» **Plotted data images**
....................

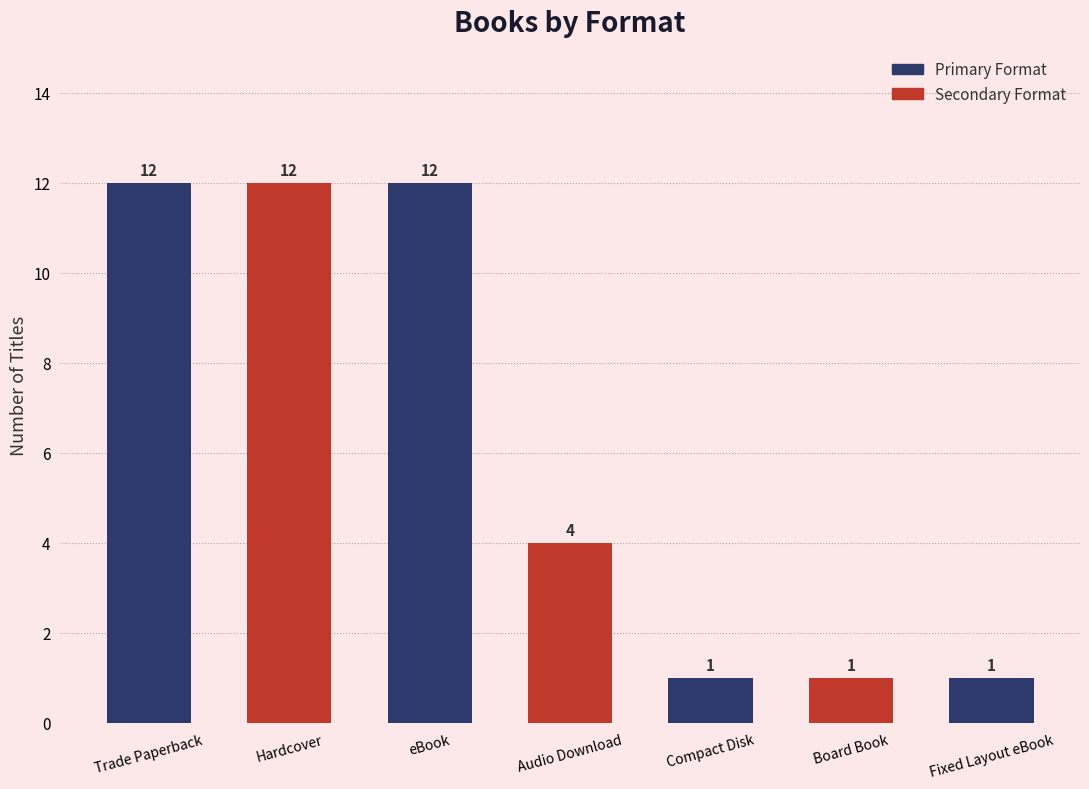

Count the number of categories in the chart.

7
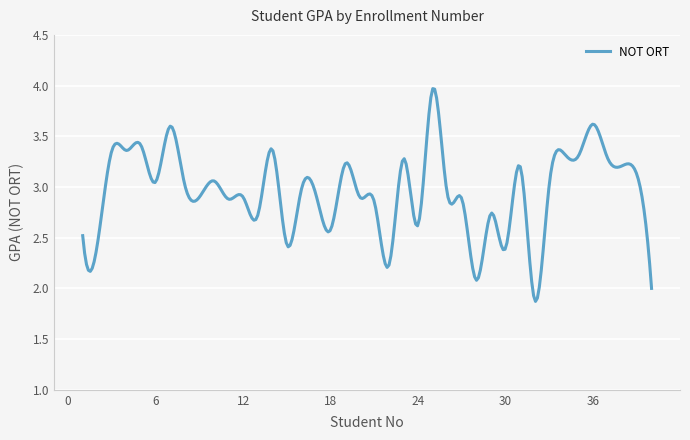

What is the minimum value shown in the chart?

1.9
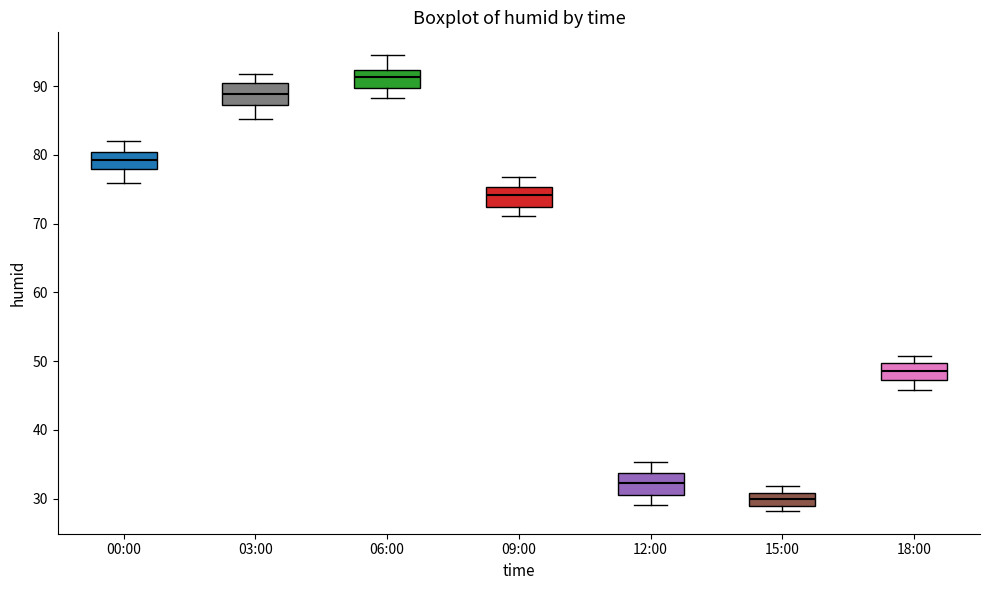

Reading left to right, transcribe this box plot: for each box, give where its median line is, the range the box spans, and where its two whiskers end, as read against the y-axis. The values are not printed on the chart, so give them approximately, as read against the axis.

00:00: median 79, box 78 to 80, whiskers 76 to 82
03:00: median 89, box 87 to 90, whiskers 85 to 92
06:00: median 91, box 90 to 92, whiskers 88 to 95
09:00: median 74, box 72 to 75, whiskers 71 to 77
12:00: median 32, box 31 to 34, whiskers 29 to 35
15:00: median 30, box 29 to 31, whiskers 28 to 32
18:00: median 49, box 47 to 50, whiskers 46 to 51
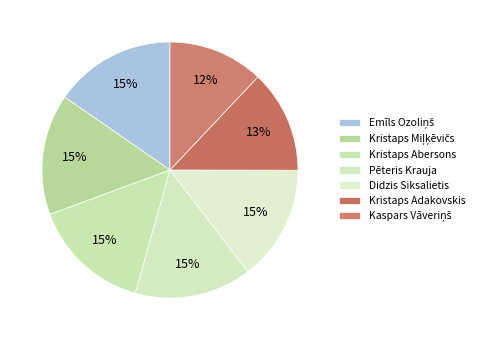

What is the largest slice in the pie chart?

Emīls Ozoliņš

....................

» **ASSIGNED TASK**
Arrange the lines above as a numbered list, skipping any blank lines. Leave out the pictures.

» **RESPONSE BELOW**
1. Count the number of categories in the chart.
2. 7
3. What is the minimum value shown in the chart?
4. 1.9
5. Reading left to right, transcribe this box plot: for each box, give where its median line is, the range the box spans, and where its two whiskers end, as read against the y-axis. The values are not printed on the chart, so give them approximately, as read against the axis.
6. 00:00: median 79, box 78 to 80, whiskers 76 to 82
7. 03:00: median 89, box 87 to 90, whiskers 85 to 92
8. 06:00: median 91, box 90 to 92, whiskers 88 to 95
9. 09:00: median 74, box 72 to 75, whiskers 71 to 77
10. 12:00: median 32, box 31 to 34, whiskers 29 to 35
11. 15:00: median 30, box 29 to 31, whiskers 28 to 32
12. 18:00: median 49, box 47 to 50, whiskers 46 to 51
13. What is the largest slice in the pie chart?
14. Emīls Ozoliņš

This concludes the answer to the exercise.